Doppler Effect & Beat Frequency

[dcramps]

Homework Statement

Horseshoe bats use the Doppler Effect to determine their
location. A horseshoe bat flies toward a wall at a speed of 15 m/s while emitting a sound of
frequency 35 kHz. What is the beat frequency between the emission frequency and the
echo? Assume that the air temperature is 20C.

Homework Equations

Doppler effect
f₀=[(1-v₀/v)/(1-v_s/v)]f_s
Beat Frequency
f_beat = Δf

The Attempt at a Solution

f₀=[(1-(-343m/s)/(15m/s))/(1-(343m/s)/(15m/s))]*35kHz
f₀=-38.20121951kHz

f_beat = Δf = f_s-f₀
f_beat = 35kHz-(-38.20121951kHz)
f_beat = 73.2kHz

I'm not sure that I have solved this correctly. It seems strange to me that the echo has more than double the frequency of the original sound. edit; or should I say, that the beat frequency is more than double that of the original sound.

 

[dcramps]

Also, I assumed v₀ was negative because the sound is traveling in the opposite direction of the source at that point. Is this correct?

 

[simondupnik]

Well, the answering 'tutor's' fomulas may be approximately OK, especially if lifted from some random handbook, but his understanding of beat frequency is rubbish.
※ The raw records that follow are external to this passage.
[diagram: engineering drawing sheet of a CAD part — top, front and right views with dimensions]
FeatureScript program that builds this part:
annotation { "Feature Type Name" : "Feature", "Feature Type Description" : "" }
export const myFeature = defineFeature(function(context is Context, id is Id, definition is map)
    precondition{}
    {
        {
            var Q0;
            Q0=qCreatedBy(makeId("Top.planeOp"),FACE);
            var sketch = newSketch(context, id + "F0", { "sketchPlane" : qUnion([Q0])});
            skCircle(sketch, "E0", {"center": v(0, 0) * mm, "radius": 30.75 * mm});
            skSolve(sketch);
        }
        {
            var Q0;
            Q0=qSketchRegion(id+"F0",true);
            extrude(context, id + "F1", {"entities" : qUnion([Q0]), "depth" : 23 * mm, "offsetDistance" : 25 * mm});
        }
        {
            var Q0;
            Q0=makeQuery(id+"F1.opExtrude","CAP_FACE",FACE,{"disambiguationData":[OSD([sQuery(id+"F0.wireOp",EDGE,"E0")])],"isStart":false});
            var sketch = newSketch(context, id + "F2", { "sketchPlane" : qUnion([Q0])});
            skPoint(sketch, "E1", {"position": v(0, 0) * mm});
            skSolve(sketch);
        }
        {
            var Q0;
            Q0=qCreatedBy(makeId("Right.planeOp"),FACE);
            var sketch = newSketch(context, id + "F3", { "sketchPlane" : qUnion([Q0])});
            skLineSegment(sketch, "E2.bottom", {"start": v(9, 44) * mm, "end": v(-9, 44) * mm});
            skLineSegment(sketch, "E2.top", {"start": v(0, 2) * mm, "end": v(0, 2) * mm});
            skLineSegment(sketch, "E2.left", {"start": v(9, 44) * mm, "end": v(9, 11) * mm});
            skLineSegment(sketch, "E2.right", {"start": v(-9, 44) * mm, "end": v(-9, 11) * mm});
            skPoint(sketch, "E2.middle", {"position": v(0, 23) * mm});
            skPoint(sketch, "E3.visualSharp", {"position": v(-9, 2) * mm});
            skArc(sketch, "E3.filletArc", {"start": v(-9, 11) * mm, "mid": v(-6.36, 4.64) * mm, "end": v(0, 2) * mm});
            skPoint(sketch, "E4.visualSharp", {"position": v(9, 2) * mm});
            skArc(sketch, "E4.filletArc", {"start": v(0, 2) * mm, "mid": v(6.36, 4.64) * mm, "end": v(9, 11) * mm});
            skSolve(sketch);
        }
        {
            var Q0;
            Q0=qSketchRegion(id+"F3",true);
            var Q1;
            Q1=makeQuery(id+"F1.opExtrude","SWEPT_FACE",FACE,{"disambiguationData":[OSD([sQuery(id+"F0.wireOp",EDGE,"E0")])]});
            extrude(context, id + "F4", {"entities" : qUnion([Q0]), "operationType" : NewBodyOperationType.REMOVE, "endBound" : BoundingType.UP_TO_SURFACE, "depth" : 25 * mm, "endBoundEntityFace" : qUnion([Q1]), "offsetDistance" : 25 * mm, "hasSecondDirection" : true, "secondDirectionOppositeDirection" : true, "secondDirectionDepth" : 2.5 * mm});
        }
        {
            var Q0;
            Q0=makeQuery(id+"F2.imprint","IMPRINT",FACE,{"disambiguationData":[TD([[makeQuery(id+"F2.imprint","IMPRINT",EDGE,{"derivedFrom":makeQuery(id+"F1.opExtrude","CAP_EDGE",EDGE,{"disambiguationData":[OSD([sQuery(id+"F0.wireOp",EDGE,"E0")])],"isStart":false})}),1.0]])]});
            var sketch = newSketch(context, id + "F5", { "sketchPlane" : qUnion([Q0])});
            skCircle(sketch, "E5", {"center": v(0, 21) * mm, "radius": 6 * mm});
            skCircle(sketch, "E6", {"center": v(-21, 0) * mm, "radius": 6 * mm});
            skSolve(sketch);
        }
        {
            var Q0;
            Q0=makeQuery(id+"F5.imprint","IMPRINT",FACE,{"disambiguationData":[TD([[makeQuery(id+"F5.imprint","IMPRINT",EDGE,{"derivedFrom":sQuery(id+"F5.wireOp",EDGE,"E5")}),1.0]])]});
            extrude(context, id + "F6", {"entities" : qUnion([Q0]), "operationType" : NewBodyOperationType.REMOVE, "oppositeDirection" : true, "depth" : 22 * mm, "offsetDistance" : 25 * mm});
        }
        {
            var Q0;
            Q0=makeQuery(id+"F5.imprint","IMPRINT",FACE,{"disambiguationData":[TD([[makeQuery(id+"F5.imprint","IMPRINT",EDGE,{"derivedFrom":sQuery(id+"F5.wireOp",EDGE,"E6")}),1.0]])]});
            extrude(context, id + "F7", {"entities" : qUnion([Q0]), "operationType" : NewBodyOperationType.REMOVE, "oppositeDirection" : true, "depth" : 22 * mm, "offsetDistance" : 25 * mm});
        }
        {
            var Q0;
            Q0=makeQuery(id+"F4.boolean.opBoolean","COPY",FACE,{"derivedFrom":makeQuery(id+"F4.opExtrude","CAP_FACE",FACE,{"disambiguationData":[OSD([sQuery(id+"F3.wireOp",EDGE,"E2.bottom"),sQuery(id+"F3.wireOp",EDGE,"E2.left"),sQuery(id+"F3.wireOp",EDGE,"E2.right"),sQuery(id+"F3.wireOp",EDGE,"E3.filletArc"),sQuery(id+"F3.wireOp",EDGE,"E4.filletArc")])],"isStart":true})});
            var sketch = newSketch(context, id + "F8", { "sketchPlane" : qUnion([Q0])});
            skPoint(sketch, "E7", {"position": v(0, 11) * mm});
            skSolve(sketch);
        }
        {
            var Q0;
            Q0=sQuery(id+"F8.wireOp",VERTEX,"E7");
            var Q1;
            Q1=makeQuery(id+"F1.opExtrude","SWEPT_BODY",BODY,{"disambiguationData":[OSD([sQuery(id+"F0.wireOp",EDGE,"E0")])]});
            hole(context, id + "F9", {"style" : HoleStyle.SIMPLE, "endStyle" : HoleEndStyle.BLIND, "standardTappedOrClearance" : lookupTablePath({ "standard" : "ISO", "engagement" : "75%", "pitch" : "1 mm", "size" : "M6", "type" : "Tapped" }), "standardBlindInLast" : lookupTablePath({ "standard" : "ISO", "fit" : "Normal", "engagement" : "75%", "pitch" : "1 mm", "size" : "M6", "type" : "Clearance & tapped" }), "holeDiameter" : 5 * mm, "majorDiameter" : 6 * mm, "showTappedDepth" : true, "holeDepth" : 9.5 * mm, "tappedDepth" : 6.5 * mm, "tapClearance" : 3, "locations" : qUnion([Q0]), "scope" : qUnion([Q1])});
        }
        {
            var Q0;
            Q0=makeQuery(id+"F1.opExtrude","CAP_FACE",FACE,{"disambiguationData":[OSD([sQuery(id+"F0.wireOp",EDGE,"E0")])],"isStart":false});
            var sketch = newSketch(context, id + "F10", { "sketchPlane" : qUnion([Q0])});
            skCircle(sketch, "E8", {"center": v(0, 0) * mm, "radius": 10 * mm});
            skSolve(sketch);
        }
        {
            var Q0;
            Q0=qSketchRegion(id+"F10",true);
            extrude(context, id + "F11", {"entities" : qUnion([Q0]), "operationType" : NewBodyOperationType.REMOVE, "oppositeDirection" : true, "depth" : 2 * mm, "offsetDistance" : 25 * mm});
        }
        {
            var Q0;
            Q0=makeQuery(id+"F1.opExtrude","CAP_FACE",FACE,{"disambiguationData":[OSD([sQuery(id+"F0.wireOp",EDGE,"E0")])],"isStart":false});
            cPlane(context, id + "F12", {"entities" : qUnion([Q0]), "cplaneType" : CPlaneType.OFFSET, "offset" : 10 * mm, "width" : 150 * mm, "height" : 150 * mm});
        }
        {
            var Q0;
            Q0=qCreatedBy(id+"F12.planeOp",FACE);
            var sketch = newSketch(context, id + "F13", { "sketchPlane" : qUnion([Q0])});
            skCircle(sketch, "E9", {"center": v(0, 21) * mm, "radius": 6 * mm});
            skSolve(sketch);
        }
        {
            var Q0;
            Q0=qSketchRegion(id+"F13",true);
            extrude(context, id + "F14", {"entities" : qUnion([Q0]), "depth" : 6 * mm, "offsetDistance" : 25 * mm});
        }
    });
Instead mechanically using the signs that come out of these arbitrary formulas, you should find the difference between absoulte values (modulus), ie compare both frequencies without the minus sign. When you do this you will have computed approx 3kHz, which could be a more reasonable answer.

Frequency here is a scalar, not a vector. You complare them just like you compare the lengths of two sticks: you subtract from the longer one the length of the shorter, no matter in which direction the sticks may be pointing.